Mrs. Piss - Self-Surgery (Cover Artwork)

Mrs. Piss

Self-Surgery (2020)

Sargent House

Those of you who know Chelsea Wolfe will also know she has a rare talent. Unique, haunting, powerful and endlessly creative whilst maintaining a level of quality control that many artists could benefit from. Jess Gowrie, the other half of Mrs Piss, has worked alongside Chelsea in the past (they made up guitar/vocals/drums between them in the doom-tinged rock band Red Host between 2006-2008) and has worked with Chelsea and many other artists in the intervening years as well. Jess is also prodigiously talented. Contributing as she does at various times, drums, guitar, bass and programming to this project, leaving vocal and lead guitar duties primarily to Chelsea.

For those who are less au fait with Chelsea Wolfe’s canon of work, I’d better try and summarise for context. Across her career Chelsea has dabbled in rock, doom, metal, Americana/folk with electronics featuring intermittently, too. It’s this breadth of styles whilst maintaining such high quality that makes her a standout artist in my opinion. Never one to stay in the same place for long clearly, Mrs. Piss was born back in 2017 when the two contributors were together, touring Chelsea’s Hiss Spun. It’s at this point that I get the rather exciting job of explaining what this record sounds like. And that’s not going to be easy, which seems absurd when you consider the album is made up of 8 tracks across less than 19 minutes.

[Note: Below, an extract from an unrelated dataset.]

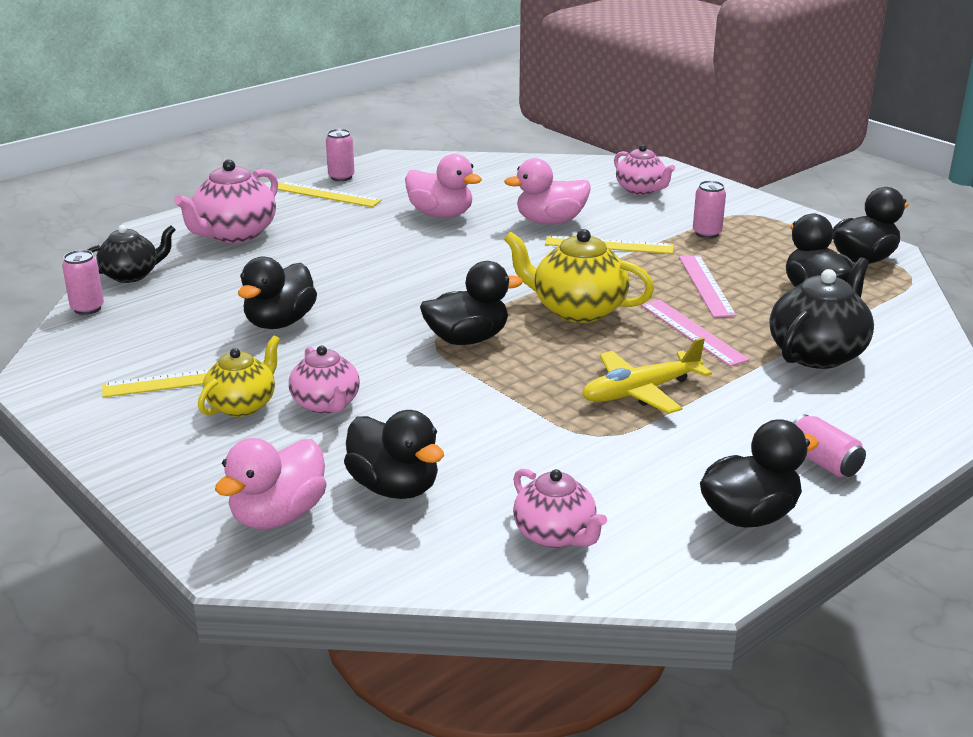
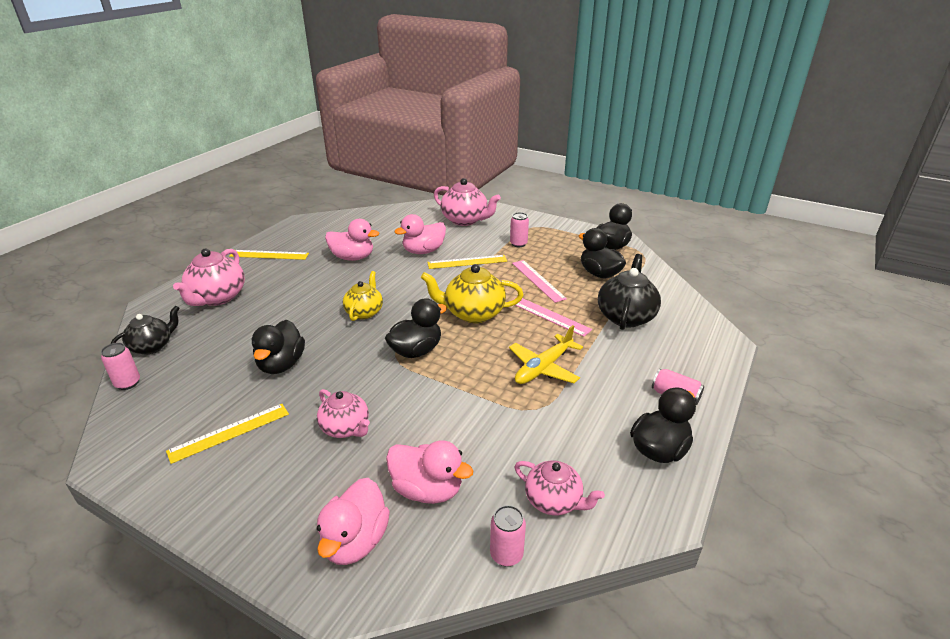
camera: 20 degrees left, 5 degrees up
yellow teapot [198,335,280,417] -> yellow teapot moved to [343,271,383,321]
pink can [326,129,355,181] -> pink can moved to [490,505,526,567]
black duck [344,410,444,499] -> pink duck [386,441,474,504]
pink teapot [614,145,675,195] -> pink teapot [434,178,501,226], size x1.53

Chelsea Wolfe has an extraordinary voice. This isn’t news to anyone who’s heard her in the past, but rest assured it’s still here and it’s as astonishing as ever (as I type this, I have goosepimples on my arm listening to the title track). It maintains its trademark dark ethereal quality which so many know and love, but the musical canvas it’s set to this time out is quite different. Though there is great variety here, the beating heart of the record (and I think a lot of this is thanks to Jess Gowrie’s superbly organic drumming) is made of dark, garage rock, however, there are rumbling, throbbing synths that underpin some of the songs with a doomy, industrial inflection. But even beyond that, there is more at work. In the case of “You Took Everything”, lead single “Downer Surrounded by Uppers”, and album closer “Mrs. Piss” especially, though that garage rock framework is the bedrock, there’s an almost Tarantino-esque sinister cool that underpins even that.

The best I can describe the sound and effect of this collection of songs overall would be a Sub Pop-meets-Desert Sessions vibe. I hear bits of Mudhoney, PJ Harvey, Babes in Toyland and even NIN. At times, it’s heavy, woozy, experimental, yet it retains that ‘plug n play’ aesthetic that makes it still feel, well…punk. It also has a liberal dose of disdain infused in it. From opener “To Crawl Inside” which has the refrain ‘I’m bathing in the filth of the world’ repeated over the 2nd half of its fleeting runtime, you can tell this isn’t going to be a happy journey, thematically speaking. Similarly “Nobody Wants to Party With Us” has incredibly dark lyrical themes, but in the second half it swells into a throbbing, sinister, 80’s synth-doom-punk number that is oddly danceable.

I’ll stop skirting around it. I think this record is incredible. It exists in a world of paradoxes: It’s both incredibly brief yet expansive. It’s highly experimental but feels DIY, it has a sinister, swirling atmosphere throughout, but still delivers energy and tempo at the right points. My main issue with the record is it’s just not long enough. I often complain about the opposite, but I could gladly listen to a lot more of this. Mrs. Piss is the side project I didn’t know I needed. And in a year where crushingly bleak developments have become the norm, this is one surprise that bucks the trend whilst feeling somehow incredibly apt for our increasingly dystopian times.